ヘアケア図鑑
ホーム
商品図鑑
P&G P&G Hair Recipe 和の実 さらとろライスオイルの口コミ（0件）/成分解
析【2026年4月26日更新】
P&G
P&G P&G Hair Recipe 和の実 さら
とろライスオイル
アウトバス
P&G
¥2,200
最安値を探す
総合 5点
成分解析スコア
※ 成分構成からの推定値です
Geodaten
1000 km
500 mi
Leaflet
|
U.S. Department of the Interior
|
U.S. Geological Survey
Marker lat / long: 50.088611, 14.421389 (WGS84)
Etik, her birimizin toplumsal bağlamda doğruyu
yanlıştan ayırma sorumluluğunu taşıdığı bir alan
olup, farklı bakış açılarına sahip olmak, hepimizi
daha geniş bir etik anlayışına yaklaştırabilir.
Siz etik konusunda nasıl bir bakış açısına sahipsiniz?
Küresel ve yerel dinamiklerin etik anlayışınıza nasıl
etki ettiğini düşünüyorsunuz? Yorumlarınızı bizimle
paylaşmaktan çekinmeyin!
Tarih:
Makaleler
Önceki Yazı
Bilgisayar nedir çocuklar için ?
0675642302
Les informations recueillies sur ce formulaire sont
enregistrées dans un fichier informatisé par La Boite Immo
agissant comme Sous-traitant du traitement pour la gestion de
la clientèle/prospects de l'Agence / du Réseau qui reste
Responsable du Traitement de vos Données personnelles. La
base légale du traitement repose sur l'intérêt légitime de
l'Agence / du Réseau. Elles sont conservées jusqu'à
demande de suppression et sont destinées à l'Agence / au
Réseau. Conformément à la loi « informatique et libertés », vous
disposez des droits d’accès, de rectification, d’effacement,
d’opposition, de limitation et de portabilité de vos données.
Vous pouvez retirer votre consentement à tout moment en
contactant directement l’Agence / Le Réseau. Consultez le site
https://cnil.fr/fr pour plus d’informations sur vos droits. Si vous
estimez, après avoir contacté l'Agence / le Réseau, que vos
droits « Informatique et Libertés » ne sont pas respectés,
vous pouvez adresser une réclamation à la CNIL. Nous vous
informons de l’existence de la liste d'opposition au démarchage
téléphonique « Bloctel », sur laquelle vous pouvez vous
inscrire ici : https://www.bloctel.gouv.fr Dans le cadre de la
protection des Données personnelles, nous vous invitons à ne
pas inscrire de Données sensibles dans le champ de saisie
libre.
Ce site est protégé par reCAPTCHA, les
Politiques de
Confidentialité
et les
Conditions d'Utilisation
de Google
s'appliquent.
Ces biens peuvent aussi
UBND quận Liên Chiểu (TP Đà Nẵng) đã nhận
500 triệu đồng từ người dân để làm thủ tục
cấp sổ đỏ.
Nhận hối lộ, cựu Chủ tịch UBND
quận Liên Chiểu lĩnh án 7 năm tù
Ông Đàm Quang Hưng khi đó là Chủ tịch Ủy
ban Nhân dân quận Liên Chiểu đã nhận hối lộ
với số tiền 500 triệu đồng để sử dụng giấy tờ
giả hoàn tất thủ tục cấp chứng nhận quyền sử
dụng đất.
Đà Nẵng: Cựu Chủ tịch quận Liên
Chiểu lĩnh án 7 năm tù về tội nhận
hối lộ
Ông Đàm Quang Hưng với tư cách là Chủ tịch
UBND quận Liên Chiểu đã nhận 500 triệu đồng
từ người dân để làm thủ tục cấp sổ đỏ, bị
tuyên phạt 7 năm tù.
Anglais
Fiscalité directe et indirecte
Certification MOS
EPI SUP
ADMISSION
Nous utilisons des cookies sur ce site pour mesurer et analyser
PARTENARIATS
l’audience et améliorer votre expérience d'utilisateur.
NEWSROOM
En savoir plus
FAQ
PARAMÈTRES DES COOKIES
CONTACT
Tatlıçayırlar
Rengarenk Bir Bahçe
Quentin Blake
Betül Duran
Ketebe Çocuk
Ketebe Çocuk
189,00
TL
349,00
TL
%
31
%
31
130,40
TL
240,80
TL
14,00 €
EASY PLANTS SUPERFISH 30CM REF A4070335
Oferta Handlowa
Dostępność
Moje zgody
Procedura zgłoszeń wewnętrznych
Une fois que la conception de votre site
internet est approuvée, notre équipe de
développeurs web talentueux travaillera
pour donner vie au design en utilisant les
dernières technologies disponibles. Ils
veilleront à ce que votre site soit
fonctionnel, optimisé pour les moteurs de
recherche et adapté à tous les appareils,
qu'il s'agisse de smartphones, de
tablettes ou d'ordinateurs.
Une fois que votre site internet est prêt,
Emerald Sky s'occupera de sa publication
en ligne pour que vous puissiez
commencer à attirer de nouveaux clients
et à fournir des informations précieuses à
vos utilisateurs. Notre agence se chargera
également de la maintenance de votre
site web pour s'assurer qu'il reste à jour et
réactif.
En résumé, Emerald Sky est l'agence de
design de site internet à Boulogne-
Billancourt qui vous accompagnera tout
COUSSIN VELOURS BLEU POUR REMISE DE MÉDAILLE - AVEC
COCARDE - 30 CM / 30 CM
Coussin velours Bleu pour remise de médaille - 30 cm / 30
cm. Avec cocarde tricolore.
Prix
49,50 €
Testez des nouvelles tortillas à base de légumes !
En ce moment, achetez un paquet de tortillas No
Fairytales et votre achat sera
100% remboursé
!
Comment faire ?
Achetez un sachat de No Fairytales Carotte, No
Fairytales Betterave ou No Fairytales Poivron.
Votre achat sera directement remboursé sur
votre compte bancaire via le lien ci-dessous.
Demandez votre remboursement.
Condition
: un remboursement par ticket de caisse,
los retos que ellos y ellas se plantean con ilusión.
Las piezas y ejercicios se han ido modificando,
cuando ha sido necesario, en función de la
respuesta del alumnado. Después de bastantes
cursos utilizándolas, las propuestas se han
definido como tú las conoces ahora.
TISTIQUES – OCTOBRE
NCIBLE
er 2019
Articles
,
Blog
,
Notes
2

• [Problem requirements]: Edit the listing above so that each "Fairytales" reads "Fables", and give back all its lines with nothing else changed.

• [Written answer]:
ヘアケア図鑑
ホーム
商品図鑑
P&G P&G Hair Recipe 和の実 さらとろライスオイルの口コミ（0件）/成分解
析【2026年4月26日更新】
P&G
P&G P&G Hair Recipe 和の実 さら
とろライスオイル
アウトバス
P&G
¥2,200
最安値を探す
総合 5点
成分解析スコア
※ 成分構成からの推定値です
Geodaten
1000 km
500 mi
Leaflet
|
U.S. Department of the Interior
|
U.S. Geological Survey
Marker lat / long: 50.088611, 14.421389 (WGS84)
Etik, her birimizin toplumsal bağlamda doğruyu
yanlıştan ayırma sorumluluğunu taşıdığı bir alan
olup, farklı bakış açılarına sahip olmak, hepimizi
daha geniş bir etik anlayışına yaklaştırabilir.
Siz etik konusunda nasıl bir bakış açısına sahipsiniz?
Küresel ve yerel dinamiklerin etik anlayışınıza nasıl
etki ettiğini düşünüyorsunuz? Yorumlarınızı bizimle
paylaşmaktan çekinmeyin!
Tarih:
Makaleler
Önceki Yazı
Bilgisayar nedir çocuklar için ?
0675642302
Les informations recueillies sur ce formulaire sont
enregistrées dans un fichier informatisé par La Boite Immo
agissant comme Sous-traitant du traitement pour la gestion de
la clientèle/prospects de l'Agence / du Réseau qui reste
Responsable du Traitement de vos Données personnelles. La
base légale du traitement repose sur l'intérêt légitime de
l'Agence / du Réseau. Elles sont conservées jusqu'à
demande de suppression et sont destinées à l'Agence / au
Réseau. Conformément à la loi « informatique et libertés », vous
disposez des droits d’accès, de rectification, d’effacement,
d’opposition, de limitation et de portabilité de vos données.
Vous pouvez retirer votre consentement à tout moment en
contactant directement l’Agence / Le Réseau. Consultez le site
https://cnil.fr/fr pour plus d’informations sur vos droits. Si vous
estimez, après avoir contacté l'Agence / le Réseau, que vos
droits « Informatique et Libertés » ne sont pas respectés,
vous pouvez adresser une réclamation à la CNIL. Nous vous
informons de l’existence de la liste d'opposition au démarchage
téléphonique « Bloctel », sur laquelle vous pouvez vous
inscrire ici : https://www.bloctel.gouv.fr Dans le cadre de la
protection des Données personnelles, nous vous invitons à ne
pas inscrire de Données sensibles dans le champ de saisie
libre.
Ce site est protégé par reCAPTCHA, les
Politiques de
Confidentialité
et les
Conditions d'Utilisation
de Google
s'appliquent.
Ces biens peuvent aussi
UBND quận Liên Chiểu (TP Đà Nẵng) đã nhận
500 triệu đồng từ người dân để làm thủ tục
cấp sổ đỏ.
Nhận hối lộ, cựu Chủ tịch UBND
quận Liên Chiểu lĩnh án 7 năm tù
Ông Đàm Quang Hưng khi đó là Chủ tịch Ủy
ban Nhân dân quận Liên Chiểu đã nhận hối lộ
với số tiền 500 triệu đồng để sử dụng giấy tờ
giả hoàn tất thủ tục cấp chứng nhận quyền sử
dụng đất.
Đà Nẵng: Cựu Chủ tịch quận Liên
Chiểu lĩnh án 7 năm tù về tội nhận
hối lộ
Ông Đàm Quang Hưng với tư cách là Chủ tịch
UBND quận Liên Chiểu đã nhận 500 triệu đồng
từ người dân để làm thủ tục cấp sổ đỏ, bị
tuyên phạt 7 năm tù.
Anglais
Fiscalité directe et indirecte
Certification MOS
EPI SUP
ADMISSION
Nous utilisons des cookies sur ce site pour mesurer et analyser
PARTENARIATS
l’audience et améliorer votre expérience d'utilisateur.
NEWSROOM
En savoir plus
FAQ
PARAMÈTRES DES COOKIES
CONTACT
Tatlıçayırlar
Rengarenk Bir Bahçe
Quentin Blake
Betül Duran
Ketebe Çocuk
Ketebe Çocuk
189,00
TL
349,00
TL
%
31
%
31
130,40
TL
240,80
TL
14,00 €
EASY PLANTS SUPERFISH 30CM REF A4070335
Oferta Handlowa
Dostępność
Moje zgody
Procedura zgłoszeń wewnętrznych
Une fois que la conception de votre site
internet est approuvée, notre équipe de
développeurs web talentueux travaillera
pour donner vie au design en utilisant les
dernières technologies disponibles. Ils
veilleront à ce que votre site soit
fonctionnel, optimisé pour les moteurs de
recherche et adapté à tous les appareils,
qu'il s'agisse de smartphones, de
tablettes ou d'ordinateurs.
Une fois que votre site internet est prêt,
Emerald Sky s'occupera de sa publication
en ligne pour que vous puissiez
commencer à attirer de nouveaux clients
et à fournir des informations précieuses à
vos utilisateurs. Notre agence se chargera
également de la maintenance de votre
site web pour s'assurer qu'il reste à jour et
réactif.
En résumé, Emerald Sky est l'agence de
design de site internet à Boulogne-
Billancourt qui vous accompagnera tout
COUSSIN VELOURS BLEU POUR REMISE DE MÉDAILLE - AVEC
COCARDE - 30 CM / 30 CM
Coussin velours Bleu pour remise de médaille - 30 cm / 30
cm. Avec cocarde tricolore.
Prix
49,50 €
Testez des nouvelles tortillas à base de légumes !
En ce moment, achetez un paquet de tortillas No
Fables et votre achat sera
100% remboursé
!
Comment faire ?
Achetez un sachat de No Fables Carotte, No
Fables Betterave ou No Fables Poivron.
Votre achat sera directement remboursé sur
votre compte bancaire via le lien ci-dessous.
Demandez votre remboursement.
Condition
: un remboursement par ticket de caisse,
los retos que ellos y ellas se plantean con ilusión.
Las piezas y ejercicios se han ido modificando,
cuando ha sido necesario, en función de la
respuesta del alumnado. Después de bastantes
cursos utilizándolas, las propuestas se han
definido como tú las conoces ahora.
TISTIQUES – OCTOBRE
NCIBLE
er 2019
Articles
,
Blog
,
Notes
2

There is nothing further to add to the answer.